Tuesday, August 30, 2022

Hustling for Barakah

Kita memulai sesuatu dengan hal yang mudah terlebih dahulu, agar bisa kita jalani dengan kepala dingin, alih-alih kepanikan, kesembronoan yang membawa malapetaka.

Hidup kita sejauh ini berkebalikan dengan hukum itu. Perjuangan katanya. Yang benar saja.

Kita berlari terlalu kencang di awal, melupakan menghirup udara, menikmati panorama, dan menyapa tetangga.

Kemudian menjadi semacam pembenaran, ketergesa-gesaan itu. Bahwa semua orang sudah jauh di hadapan, kita mungkin akan tidak kebagian.

Kebagian apa, itu juga pertanyaannya.

Berapa banyak nafas kita engah, mata kita iritasi, dan senyum terlewati, demi mengejar sesuatu yang kita juga tak tahu pasti.

Keberkahan konsep yang asing, rupanya kita telah salah mengira. Keberkahan yang sebagian besarnya tak membutuhkan balapan.

Mari bersama, jalan perlahan, mungkin sesuatu menunggu di persimpangan.

• [Cuplikan Data]
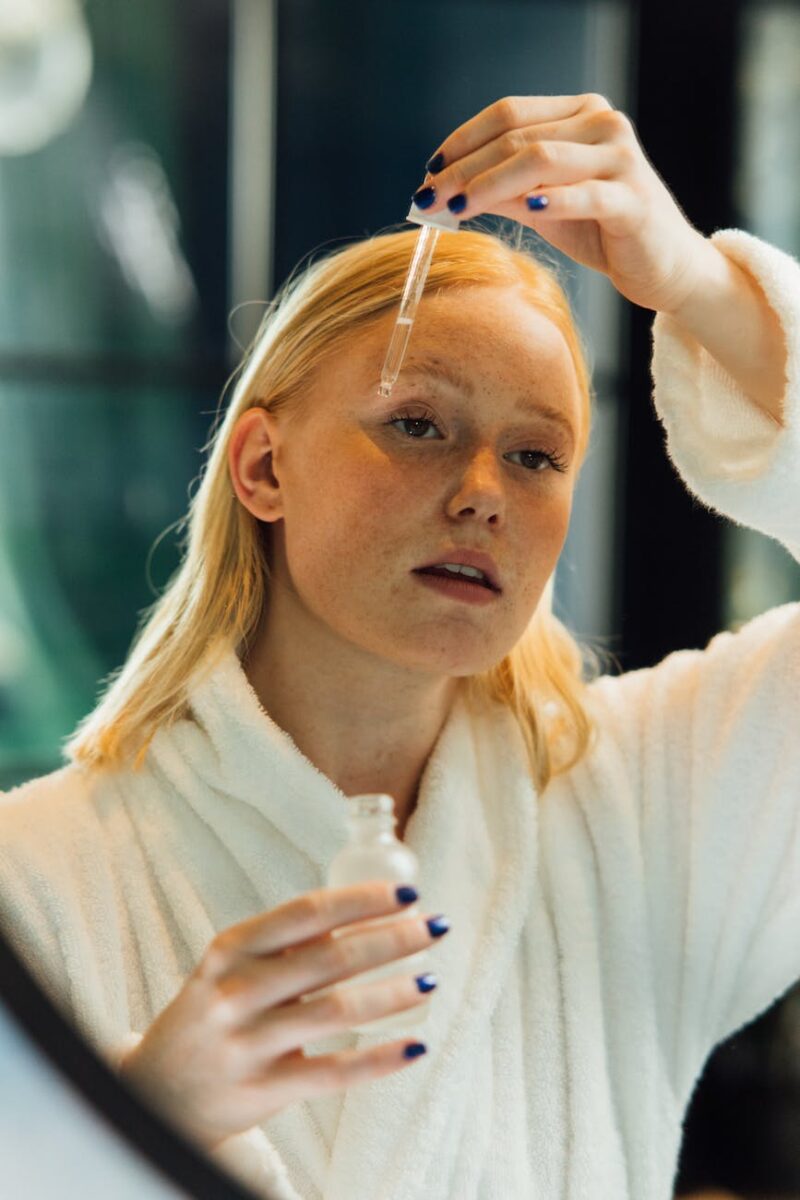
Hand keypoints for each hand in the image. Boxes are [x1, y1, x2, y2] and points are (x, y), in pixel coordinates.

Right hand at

• [Yang Harus Dikerjakan] Ketik ulang seluruh tulisan tentang keberkahan di atas tanpa mengubah satu kata pun.

• [Jawaban Anda]
Tuesday, August 30, 2022

Hustling for Barakah

Kita memulai sesuatu dengan hal yang mudah terlebih dahulu, agar bisa kita jalani dengan kepala dingin, alih-alih kepanikan, kesembronoan yang membawa malapetaka.

Hidup kita sejauh ini berkebalikan dengan hukum itu. Perjuangan katanya. Yang benar saja.

Kita berlari terlalu kencang di awal, melupakan menghirup udara, menikmati panorama, dan menyapa tetangga.

Kemudian menjadi semacam pembenaran, ketergesa-gesaan itu. Bahwa semua orang sudah jauh di hadapan, kita mungkin akan tidak kebagian.

Kebagian apa, itu juga pertanyaannya.

Berapa banyak nafas kita engah, mata kita iritasi, dan senyum terlewati, demi mengejar sesuatu yang kita juga tak tahu pasti.

Keberkahan konsep yang asing, rupanya kita telah salah mengira. Keberkahan yang sebagian besarnya tak membutuhkan balapan.

Mari bersama, jalan perlahan, mungkin sesuatu menunggu di persimpangan.